Canada’s second-largest bank is vowing to cut billions of dollars’ worth of expenses and accelerate growth while getting “back to winning.” Toronto-Dominion Bank (TD), which had suspended its medium-term targets in December, now expects to achieve a

return on equity (ROE) of 13 per cent, grow its earnings per share (EPS) by six per cent to eight per cent and reduce expense growth to three per cent to four per cent in fiscal 2026.

By fiscal 2029, the ROE is expected to increase to 16 per cent, with an EPS growth of seven per cent to 10 per cent. These targets are similar to the ones TD had before it suspended making them last December as it undertook a “broad and detailed” review of its strategies after being fined about US$3.1 billion and ordered to cap the expansion of its

retail banking business in October by the United States Department of Justice and other regulators for failing to

monitor money laundering activities at its branches. Overall, the bank aims to deliver a run-rate expense reduction worth $2 billion to $2.5 billion.
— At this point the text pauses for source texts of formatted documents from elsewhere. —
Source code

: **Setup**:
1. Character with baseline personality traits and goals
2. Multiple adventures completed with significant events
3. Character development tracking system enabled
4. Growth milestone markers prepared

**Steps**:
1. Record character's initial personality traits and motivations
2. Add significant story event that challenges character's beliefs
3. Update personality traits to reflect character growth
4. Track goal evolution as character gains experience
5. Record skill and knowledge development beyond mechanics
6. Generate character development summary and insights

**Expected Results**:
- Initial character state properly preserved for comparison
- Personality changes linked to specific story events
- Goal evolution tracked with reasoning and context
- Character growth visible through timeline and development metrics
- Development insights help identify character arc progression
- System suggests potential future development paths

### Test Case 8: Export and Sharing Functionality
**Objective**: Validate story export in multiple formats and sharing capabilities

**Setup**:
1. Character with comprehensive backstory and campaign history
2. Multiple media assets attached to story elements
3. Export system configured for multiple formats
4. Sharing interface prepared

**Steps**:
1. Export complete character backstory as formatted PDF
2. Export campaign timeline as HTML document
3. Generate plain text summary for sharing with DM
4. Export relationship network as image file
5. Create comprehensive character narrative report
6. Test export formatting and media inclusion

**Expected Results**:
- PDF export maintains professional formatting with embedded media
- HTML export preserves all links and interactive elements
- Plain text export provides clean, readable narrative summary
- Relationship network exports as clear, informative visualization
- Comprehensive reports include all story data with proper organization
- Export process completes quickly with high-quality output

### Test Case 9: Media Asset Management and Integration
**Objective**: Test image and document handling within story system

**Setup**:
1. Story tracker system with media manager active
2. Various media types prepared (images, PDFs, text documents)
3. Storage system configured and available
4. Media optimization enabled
“I’ve been looking forward to this day for a long time,” chief executive Raymond Chun said at the bank’s Investor Day event in Toronto on Monday. “We are getting back to winning. And I’m even more energized about the opportunities in front of us. We have a massive organic growth opportunity.”

He said TD “examined every part” of its business during the review and asked “tough questions” about creating opportunities to be competitive and resetting the cost base.

To accelerate its growth, the bank wants to boost its digital sales, enhance productivity at its branch network, add sales capability to key segments and accelerate fee-income growth in its wealth, insurance and securities segments.

“To fund these investments and improve our efficiency ratio, we must reset our cost base and moderate expenses,” Chun said. “It’s an absolute priority.”

The bank wants to “drive almost $1 billion” in savings by 2026 and an additional $1 billion through 2027 and 2028 combined.

“These are all structural costs,” Chun said. “This isn’t about cutting your project spending or reducing your marketing spend. Those things all come back at some point over time.”

TD wants to annually save up to $450 million as it migrates transactions to digital, grows digital sales, enhances front-line productivity and optimizes branch size, hours, location and capacity, Chun said.

It plans to use artificial intelligence to “simplify processes” and deliver half-a-billion-dollars’ worth of savings.

“We are approving mortgages in hours instead of days,” he said of the bank’s use of AI. “We are pre-approving credit cards with data-driven insights for millions of clients. We’re producing reports in minutes versus hours or days. And we’re responding to clients in just a few seconds, significantly shortening call and wait times.”

In TD Insurance, Chun said using AI in claims management alone will save $40 million and make the process simpler and faster for clients.

“We also expect to save up to $400 million a year through the tech and data modernization initiatives,” he said.

Overall, TD is targeting an annual return value of $1 billion from AI.

Chun said a lot of organizations got on the AI “bandwagon fairly recently,” but TD was an ealy adopter.

“We have been on this journey for seven years and our learnings have been extraordinary,” he said.

With 2,500 members on its AI team and no reliance on third-party vendors, Chun said TD’s approach is different from its competitors.

The bank will also consolidate its vendors as part of its “global delivery workforce strategy” to save $200 million to $300 million.

Chun said the bank has assessed its near-term capital needs and it plans to initiate a new share buyback worth $6 billion to $7 billion in fiscal 2026, subject to regulatory approval.

As part of its growth strategy, the CEO said TD will be significantly investing in “frontline distribution” and deploying specialized talent at its branches. Its goal is to transform branches from transaction hubs to “high-value advice centres” that can lead to more deals.

But he also reassured investors that remediating its anti-money laundering (AML) program was still its No. 1 priority.

Aside from investing in technology and redesigning its processes to build a strong AML program, he said TD is also changing “certain parts” of its culture.

“Look, I’m proud of our culture,” he said. “It’s why I’ve been here for more than three decades. But there are some aspects that absolutely must change. Accountability — at all levels — is non-negotiable.”